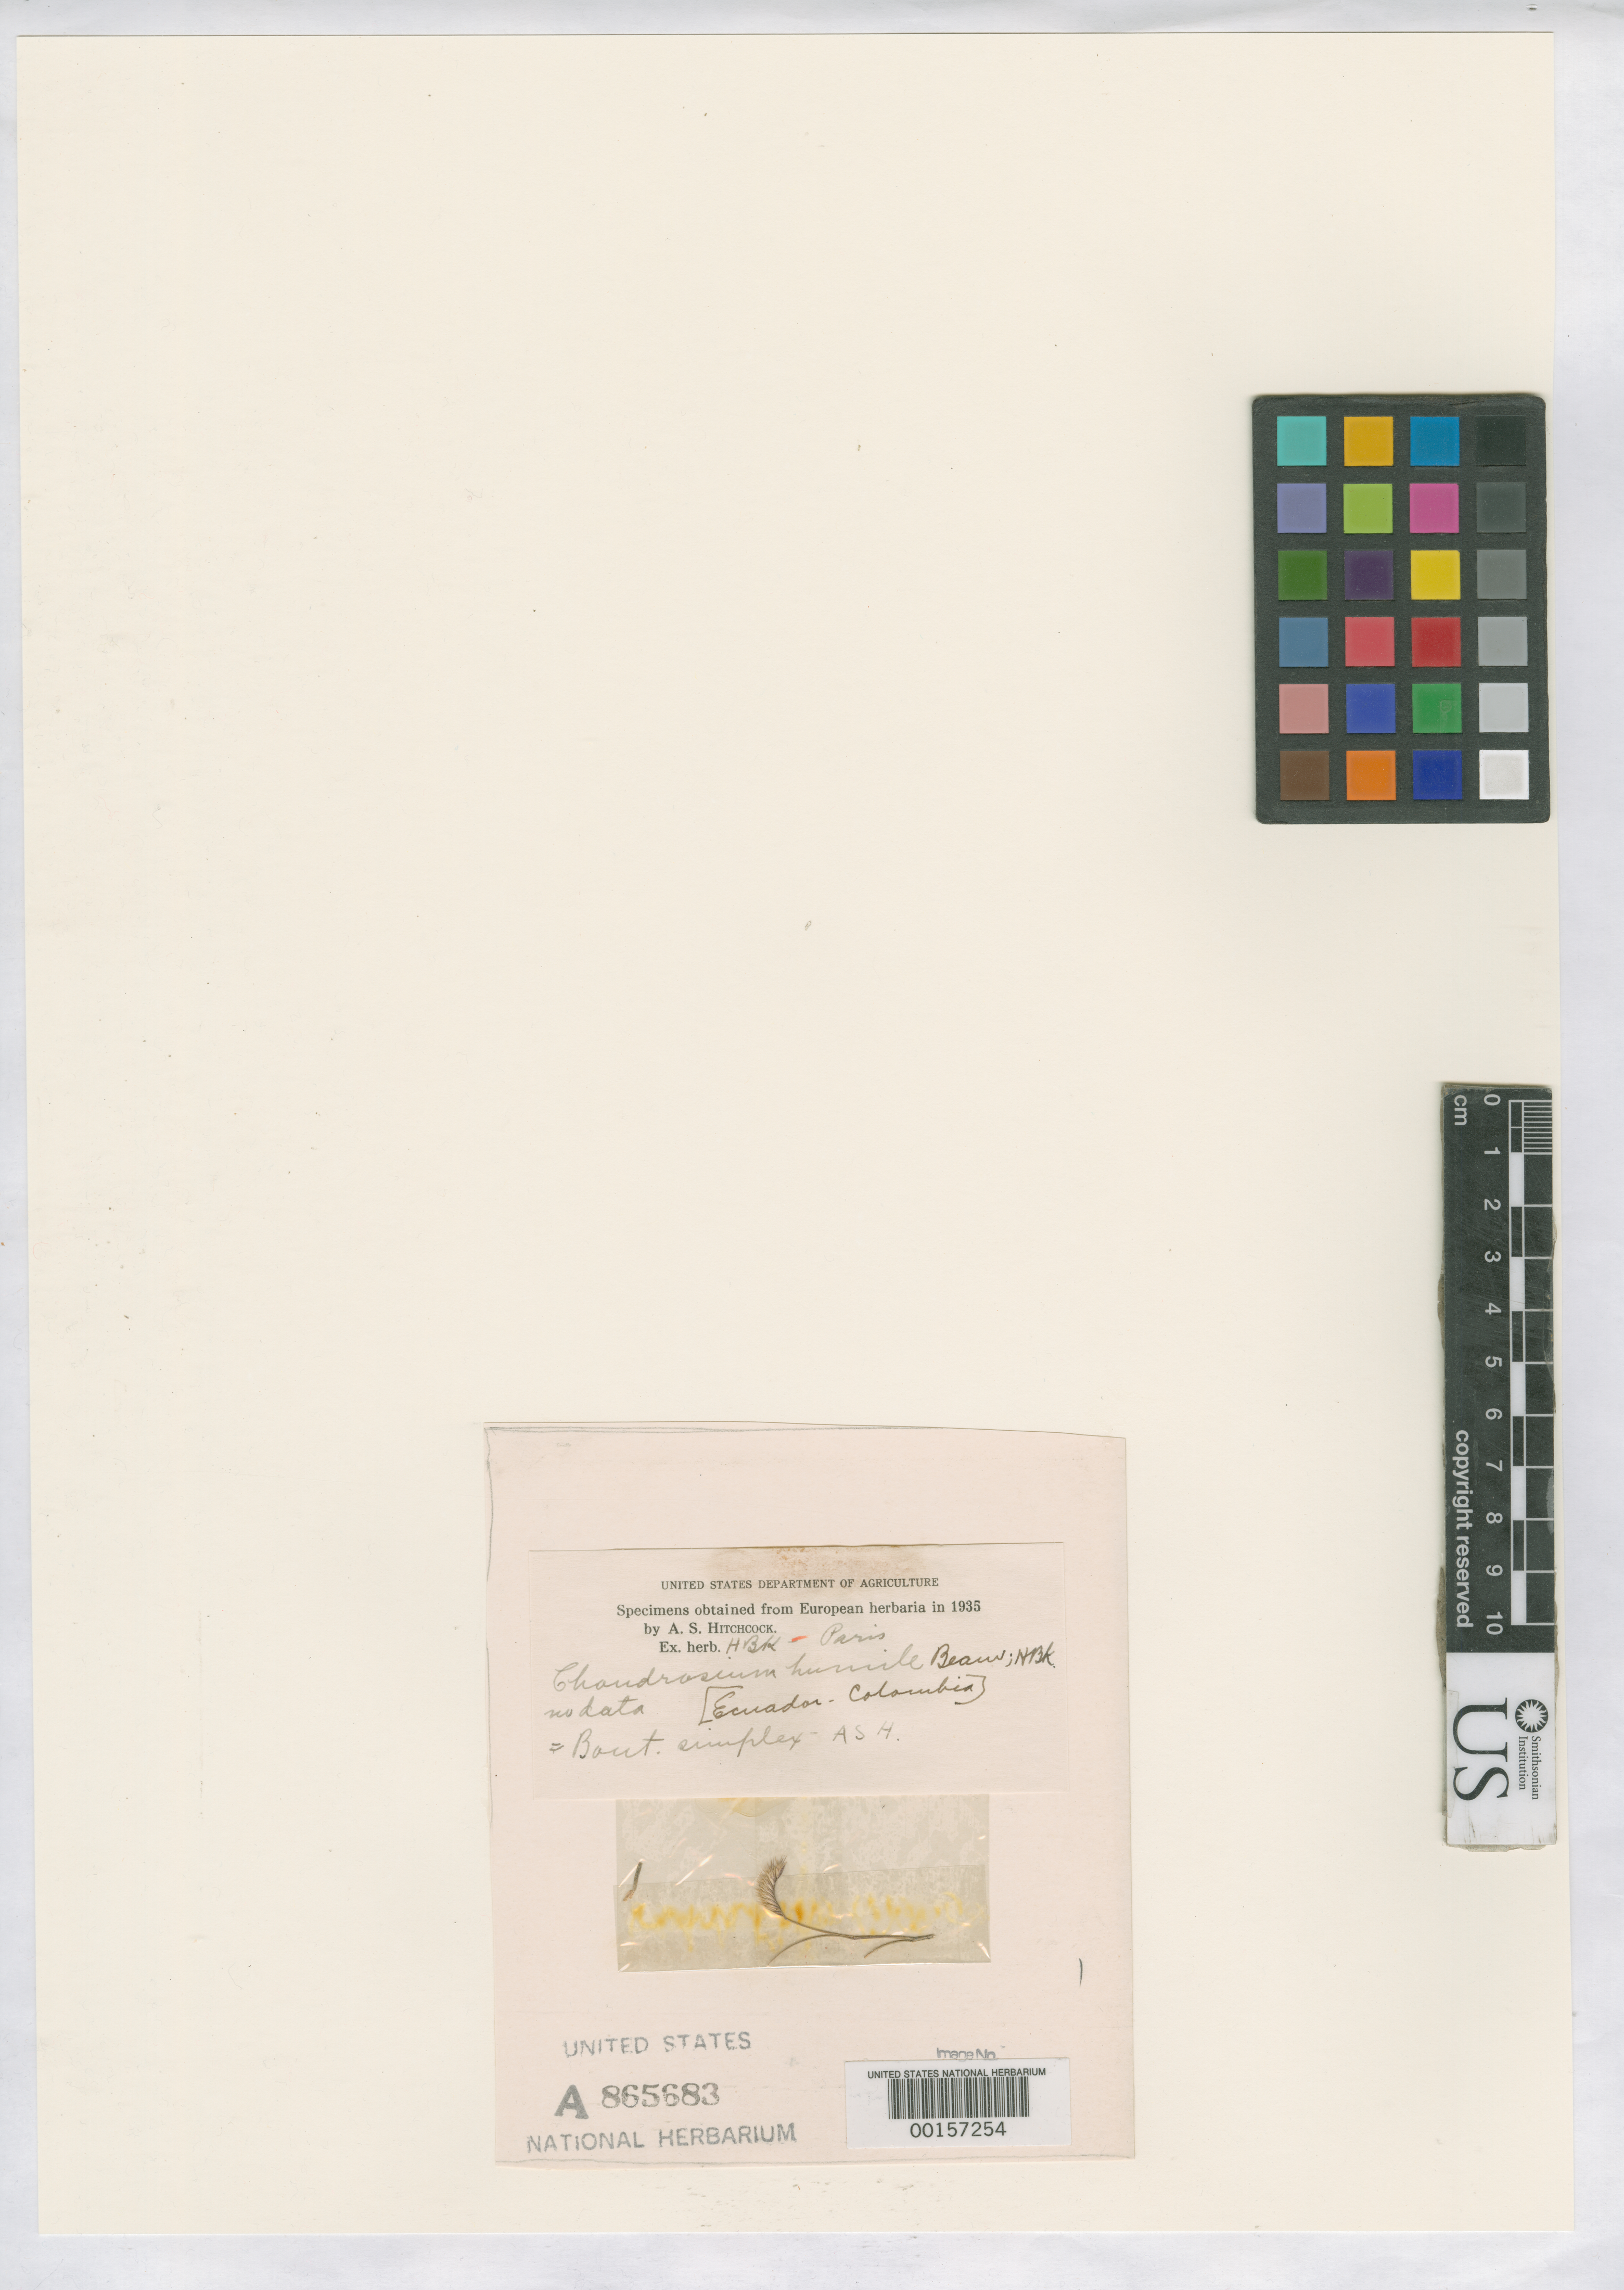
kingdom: Plantae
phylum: Tracheophyta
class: Liliopsida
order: Poales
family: Poaceae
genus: Chondrosum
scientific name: Chondrosum humile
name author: Kunth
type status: Type Fragment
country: Ecuador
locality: Llactacunga Quitensium, Monte Guadalupensi.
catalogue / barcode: US 865683A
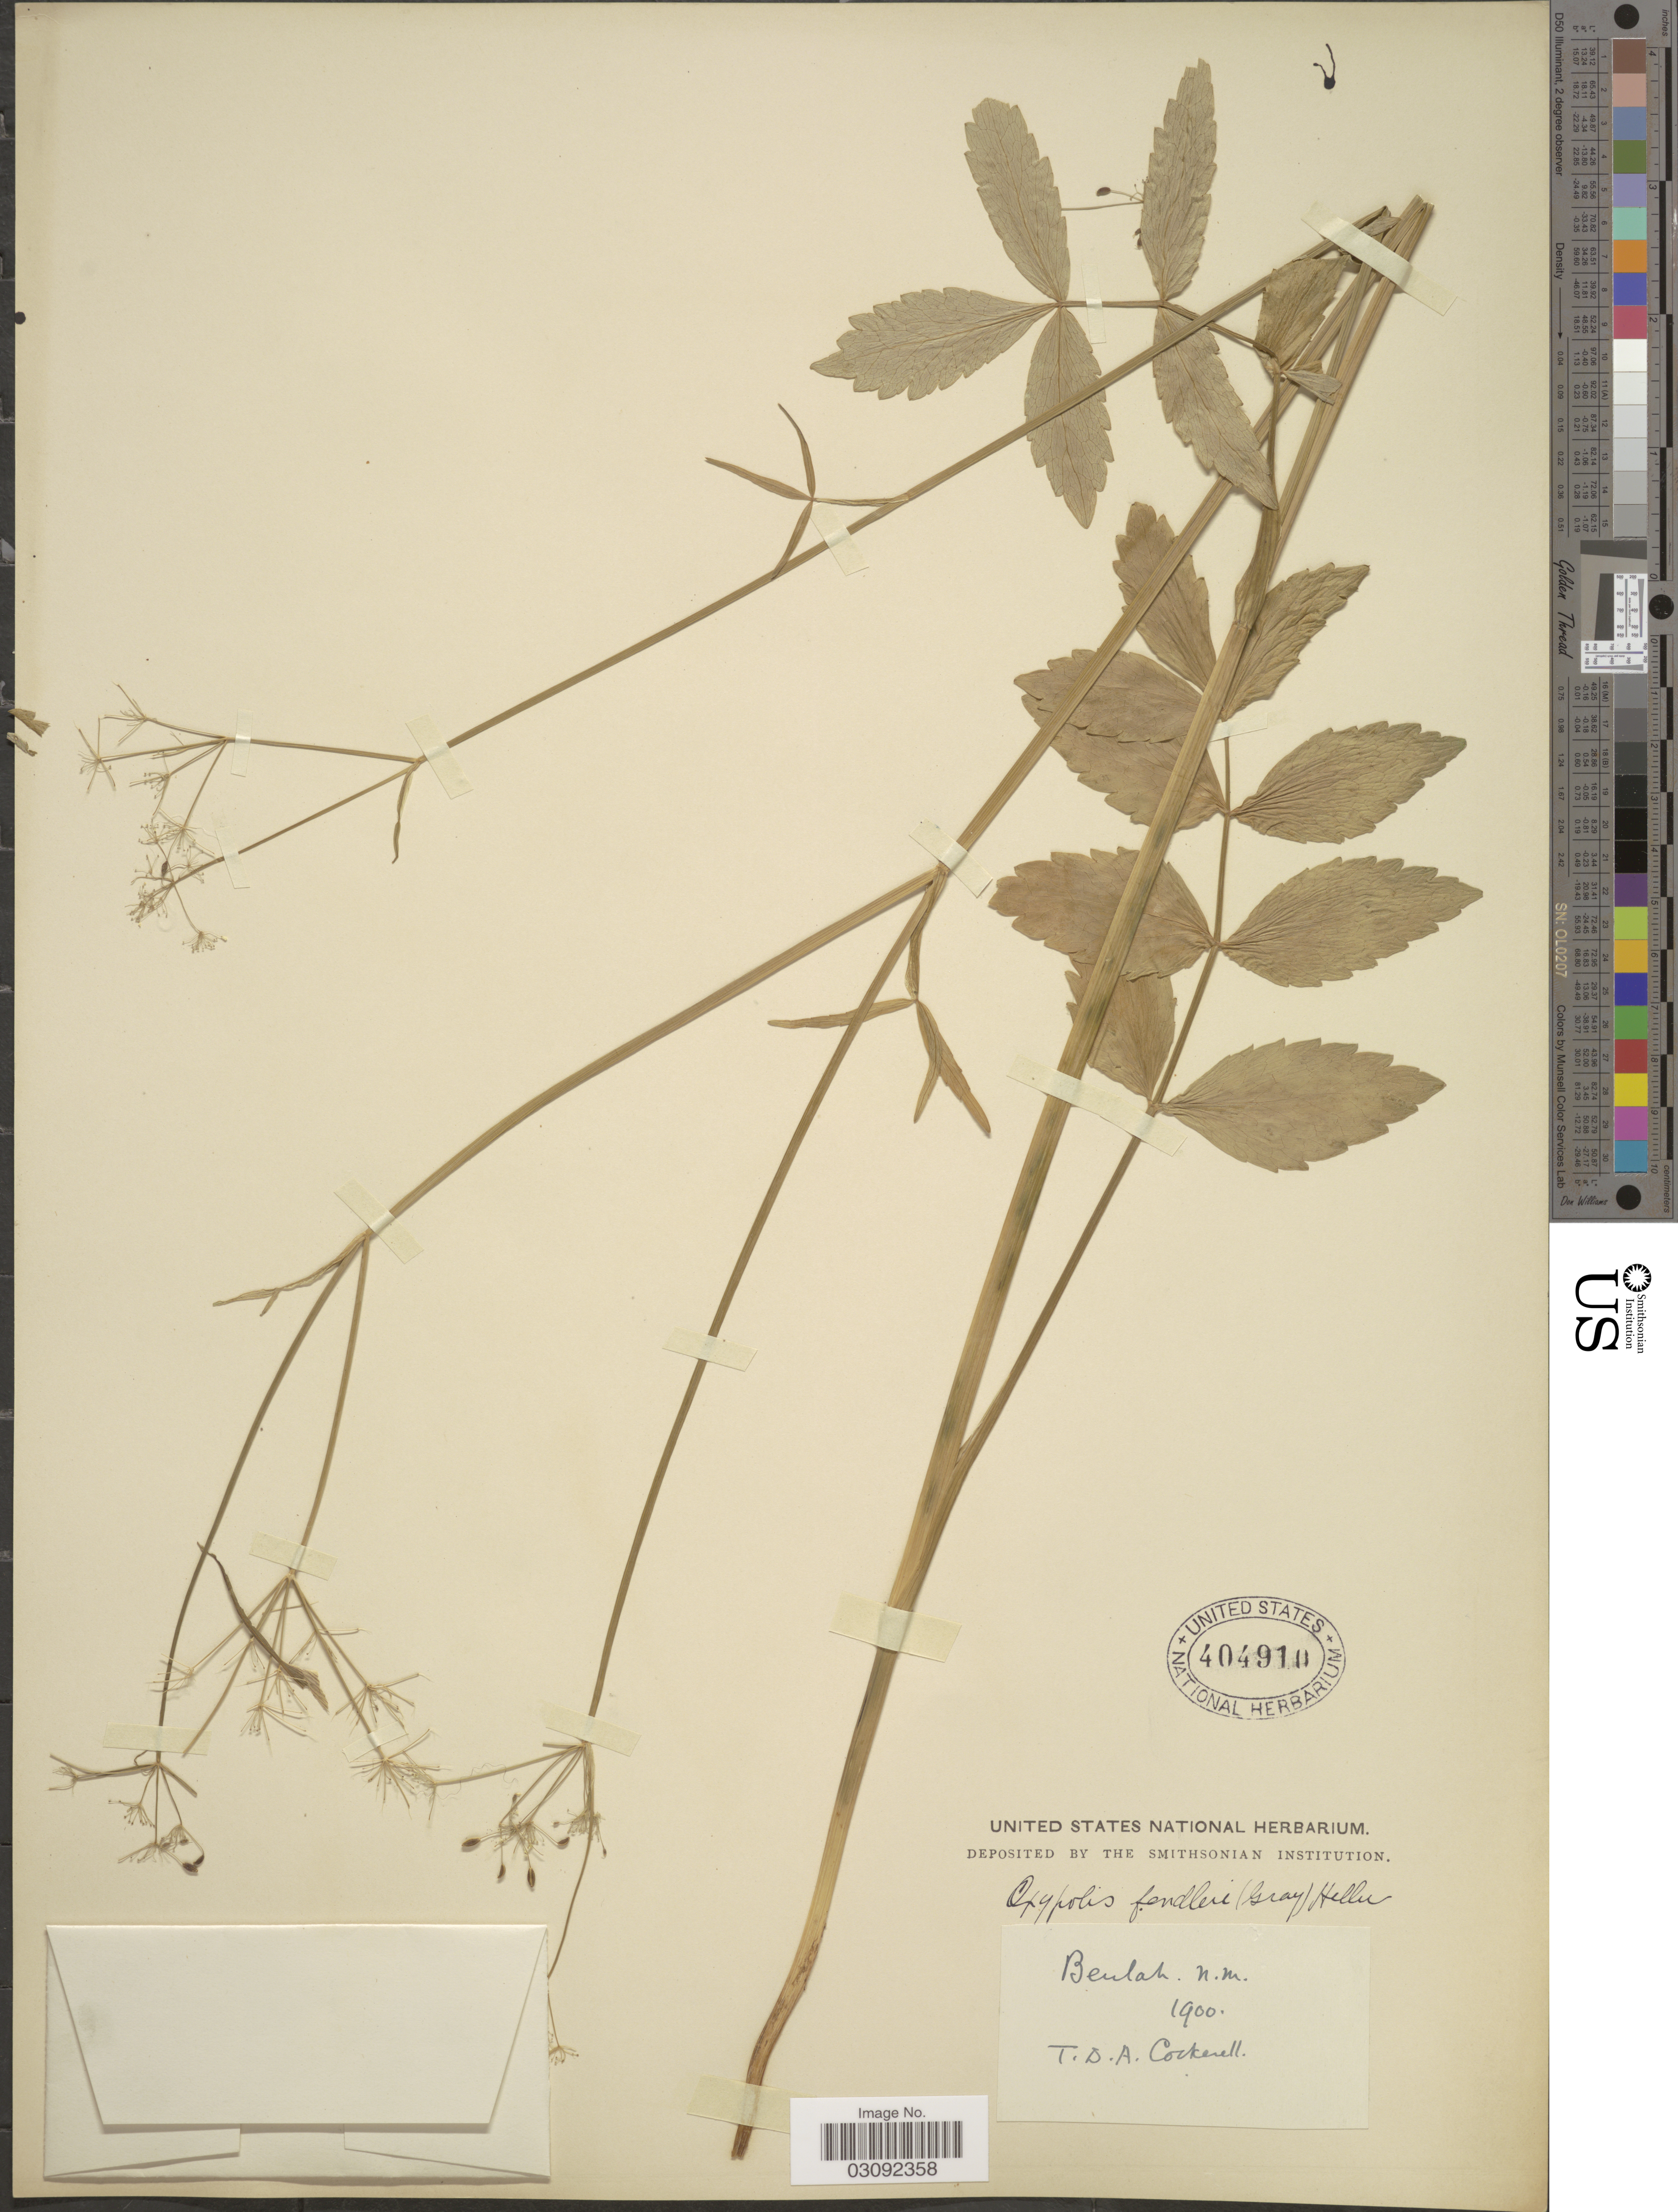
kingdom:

=====

> **Task goal**
Please give every line of the records above as a JSON list of strings, one string per line, leaving out blank lines and the pictures.

> **Result of this exercise**
[
  "kingdom: Plantae",
  "phylum: Tracheophyta",
  "class: Liliopsida",
  "order: Poales",
  "family: Poaceae",
  "genus: Chondrosum",
  "scientific name: Chondrosum humile",
  "name author: Kunth",
  "type status: Type Fragment",
  "country: Ecuador",
  "locality: Llactacunga Quitensium, Monte Guadalupensi.",
  "catalogue / barcode: US 865683A",
  "kingdom:"
]